Les politiciens haredim combattent-ils également l’influence du judaïsme réformé et conservateur en Israël ?
Oui, parce qu’Israël ne sépare pas la religion et l’État, certaines pratiques religieuses orthodoxes sont exigées par la loi. Les bus et les trains ne circulent pas le jour du Shabbat. Les synagogues et les établissements religieux sont financés par l’État.
Le Grand Rabbinat, financé par le gouvernement, gère les contrats de mariage, le divorce, la certification de cacheroute et d’autres aspects de la vie religieuse. Dans la pratique, cela signifie que les mariages interconfessionnels, non-orthodoxes et homosexuels célébrés en Israël ne sont pas reconnus par le gouvernement et que les organismes indépendants de certification de cacheroute se heurtent à des obstacles dans leur travail.
Le maintien de ce système – le statu quo religieux d’Israël – est la priorité absolue des partis politiques religieux d’Israël et de leurs électeurs. Cela est dû en partie au fait que le système bénéficie directement aux Israéliens orthodoxes, en finançant leurs écoles et en accordant la primauté à leurs pratiques dans la sphère publique.
C’est également la raison pour laquelle les politiciens ultra-orthodoxes considèrent les Juifs réformés comme une menace extrême.
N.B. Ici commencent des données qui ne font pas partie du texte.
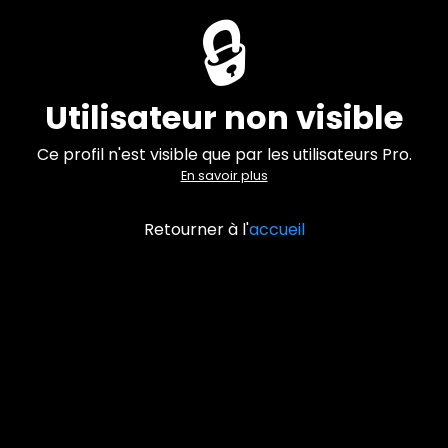
🔒
Utilisateur non visible
Ce profil n'est visible que par les utilisateurs Pro.
En savoir plus
Retourner à l'
accueil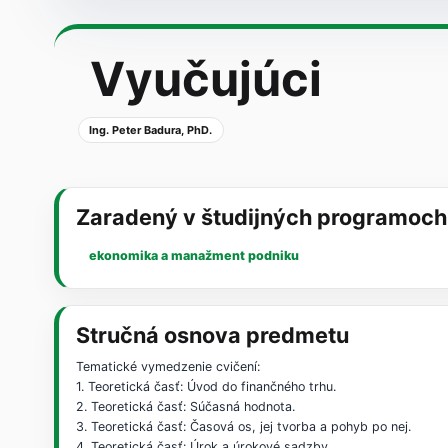
Vyučujúci
Ing. Peter Badura, PhD.
Zaradený v študijných programoch
ekonomika a manažment podniku
Stručná osnova predmetu
Tematické vymedzenie cvičení:
1. Teoretická časť: Úvod do finančného trhu.
2. Teoretická časť: Súčasná hodnota.
3. Teoretická časť: Časová os, jej tvorba a pohyb po nej.
4. Teoretická časť: Úrok a úrokové sadzby.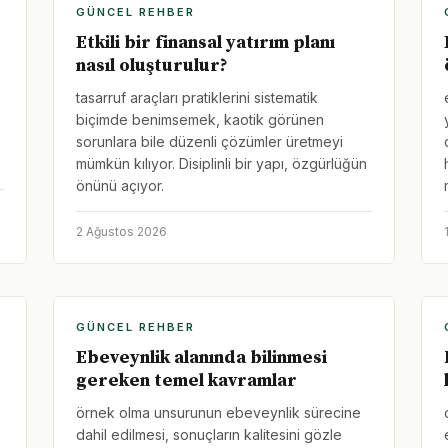
GÜNCEL REHBER
Etkili bir finansal yatırım planı
nasıl oluşturulur?
tasarruf araçları pratiklerini sistematik
biçimde benimsemek, kaotik görünen
sorunlara bile düzenli çözümler üretmeyi
mümkün kılıyor. Disiplinli bir yapı, özgürlüğün
önünü açıyor.
2 Ağustos 2026
GÜNCEL REHBER
Ebeveynlik alanında bilinmesi
gereken temel kavramlar
örnek olma unsurunun ebeveynlik sürecine
dahil edilmesi, sonuçların kalitesini gözle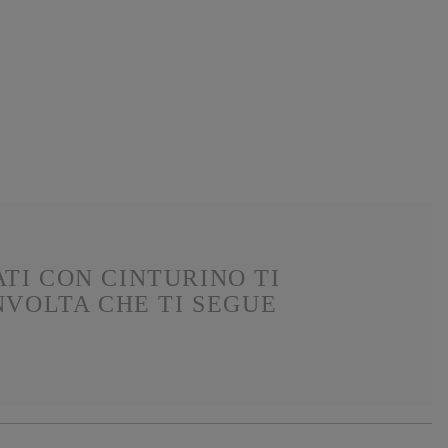
TI CON CINTURINO TI
VOLTA CHE TI SEGUE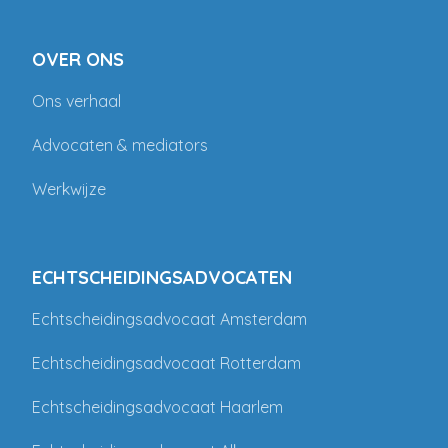
OVER ONS
Ons verhaal
Advocaten & mediators
Werkwijze
ECHTSCHEIDINGSADVOCATEN
Echtscheidingsadvocaat Amsterdam
Echtscheidingsadvocaat Rotterdam
Echtscheidingsadvocaat Haarlem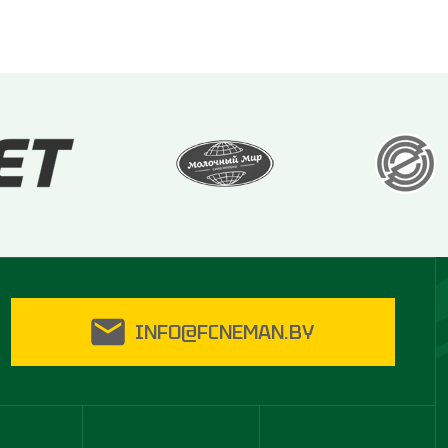
INFO@FCNEMAN.BY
Jusqu’à ces dernières années, les Israéliens laïcs ne se sont pas souciés du contrôle orthodoxe de certains aspects du gouvernement. Les rabbins non-orthodoxes, en revanche, poussent activement une forme alternative de judaïsme que les rabbins ultra-orthodoxes considèrent comme hérétique.
Comment les Juifs réformés et leurs alliés ont-ils réagi aux attaques des Haredim ? Et que pourrait-il se passer ensuite ?
Le mépris haredi, bien sûr, est extrêmement insultant pour les Juifs non-orthodoxes et leurs rabbins, qui estiment que leur forme de croyance et de pratique juive n’est pas moins légitime que les autres. Yair Lapid, qui dirige le parti centriste Yesh Atid, a qualifié d’antisémite et de « dégoûtante » une récente campagne publicitaire politique de partis haredim qui compare les Juifs réformés à des chiens.
Des sondages successifs ont montré que la plupart des Israéliens étaient favorables à une libéralisation de la loi religieuse israélienne, notamment en autorisant le mariage civil et en organisant des transports publics le jour du Shabbat. Les Haredim ne représentent qu’un pan de la société israélienne.
Mais comme les partis religieux ont presque toujours fait partie des coalitions de gouvernement israéliennes, ils ont réussi à contrecarrer la plupart des tentatives de réforme du statu quo religieux, même si leurs électeurs ne représentent qu’une fraction de l’électorat. En 2014 et 2015, par exemple, la coalition gouvernementale israélienne a adopté une série de lois de laïcisation. Mais la coalition suivante comprenait les partis religieux, qui ont rapidement annulé toutes les décisions du gouvernement précédent en matière de religion.
Les Israéliens des partis religieux sont conscients qu’ils sont en minorité et qu’un nombre croissant de Juifs laïcs en ont assez du monopole des orthodoxes sur les questions religieuses. Les défenseurs de la liberté religieuse le savent aussi.
Cette réalité augmente les enjeux de chaque bataille sur la religion et l’État – même les décisions de justice comme celle de lundi qui ne concernent qu’une poignée de convertis résidant déjà dans le pays.
Les militants de la laïcité espèrent que ces décisions feront boule de neige et se traduiront par de plus grandes victoires contre l’establishment haredi. Et les Israéliens haredim craignent que, s’ils cèdent sur les petites batailles, ils pourraient perdre la guerre.